Should investors sell immediately? Or is it worth buying Nebius?
Wall Street remains largely bullish on the long-term thesis. Cantor Fitzgerald recently initiated coverage with an “Overweight” rating and a $129 price target, citing a persistent supply-demand imbalance in AI infrastructure that should support pricing for the next five years. This aligns with a broader analyst consensus; Bank of America and Citigroup have issued targets of $150 and $169, respectively. The average price target among Wall Street analysts currently stands above $164.
Yet, a palpable undercurrent of doubt persists. Concerns over future financing needs and potential share dilution have manifested in a significant short interest, reported at 20% in one account and over 17% in another.
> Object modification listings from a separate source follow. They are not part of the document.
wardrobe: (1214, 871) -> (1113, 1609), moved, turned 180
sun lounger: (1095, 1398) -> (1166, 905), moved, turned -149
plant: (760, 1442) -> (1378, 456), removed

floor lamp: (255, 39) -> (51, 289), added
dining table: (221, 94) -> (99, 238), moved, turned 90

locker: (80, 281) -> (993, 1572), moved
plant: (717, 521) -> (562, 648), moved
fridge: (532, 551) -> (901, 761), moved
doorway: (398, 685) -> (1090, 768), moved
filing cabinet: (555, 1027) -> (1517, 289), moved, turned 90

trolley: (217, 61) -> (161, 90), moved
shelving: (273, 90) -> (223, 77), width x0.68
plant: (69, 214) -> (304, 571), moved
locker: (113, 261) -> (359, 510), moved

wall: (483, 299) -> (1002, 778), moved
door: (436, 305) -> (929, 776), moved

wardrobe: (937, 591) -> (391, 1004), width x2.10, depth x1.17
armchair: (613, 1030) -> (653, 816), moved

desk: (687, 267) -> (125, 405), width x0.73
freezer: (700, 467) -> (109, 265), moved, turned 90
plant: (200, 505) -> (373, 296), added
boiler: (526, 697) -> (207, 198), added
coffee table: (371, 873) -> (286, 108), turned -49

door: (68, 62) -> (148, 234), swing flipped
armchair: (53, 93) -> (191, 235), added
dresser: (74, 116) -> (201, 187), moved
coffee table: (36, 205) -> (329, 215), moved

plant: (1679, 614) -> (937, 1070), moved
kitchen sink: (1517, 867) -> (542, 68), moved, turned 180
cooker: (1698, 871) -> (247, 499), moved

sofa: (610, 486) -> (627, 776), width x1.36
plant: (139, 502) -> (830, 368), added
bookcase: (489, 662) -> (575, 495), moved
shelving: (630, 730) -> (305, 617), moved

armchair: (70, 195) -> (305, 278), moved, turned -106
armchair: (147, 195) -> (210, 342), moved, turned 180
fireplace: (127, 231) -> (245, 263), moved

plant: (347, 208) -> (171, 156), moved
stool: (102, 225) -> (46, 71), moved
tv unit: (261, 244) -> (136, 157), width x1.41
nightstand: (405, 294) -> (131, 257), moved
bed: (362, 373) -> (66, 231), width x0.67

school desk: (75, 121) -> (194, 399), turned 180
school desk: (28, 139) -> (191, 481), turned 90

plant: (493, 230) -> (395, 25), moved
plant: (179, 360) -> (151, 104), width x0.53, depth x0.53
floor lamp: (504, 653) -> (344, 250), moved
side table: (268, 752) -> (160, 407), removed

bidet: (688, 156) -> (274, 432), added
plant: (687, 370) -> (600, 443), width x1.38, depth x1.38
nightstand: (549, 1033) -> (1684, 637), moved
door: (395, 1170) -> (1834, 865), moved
This skepticism highlights investor anxiety about the company’s ability to fund its colossal expansion plan without further capital raises.
Adding a new layer to its strategy, Nebius is reportedly in talks to acquire Israeli startup AI21 Labs. While the startup’s large language models have recently lost market share, its AI agent management tool “Maestro” has been a success. The acquisition, if completed, would enhance Nebius’s cloud offerings for specialized applications. AI21 Labs was last valued at around $1.4 billion in 2023, and Nvidia had previously considered but abandoned a takeover attempt.
All eyes are now on the next quarterly report, due between late April and mid-May. Analysts will scrutinize capacity utilization rates, gross margin trends, and the efficiency of the enormous capital expenditures. These metrics will be critical for assessing whether Nebius’s multi-billion dollar gamble on AI infrastructure can translate into sustainable, profitable growth.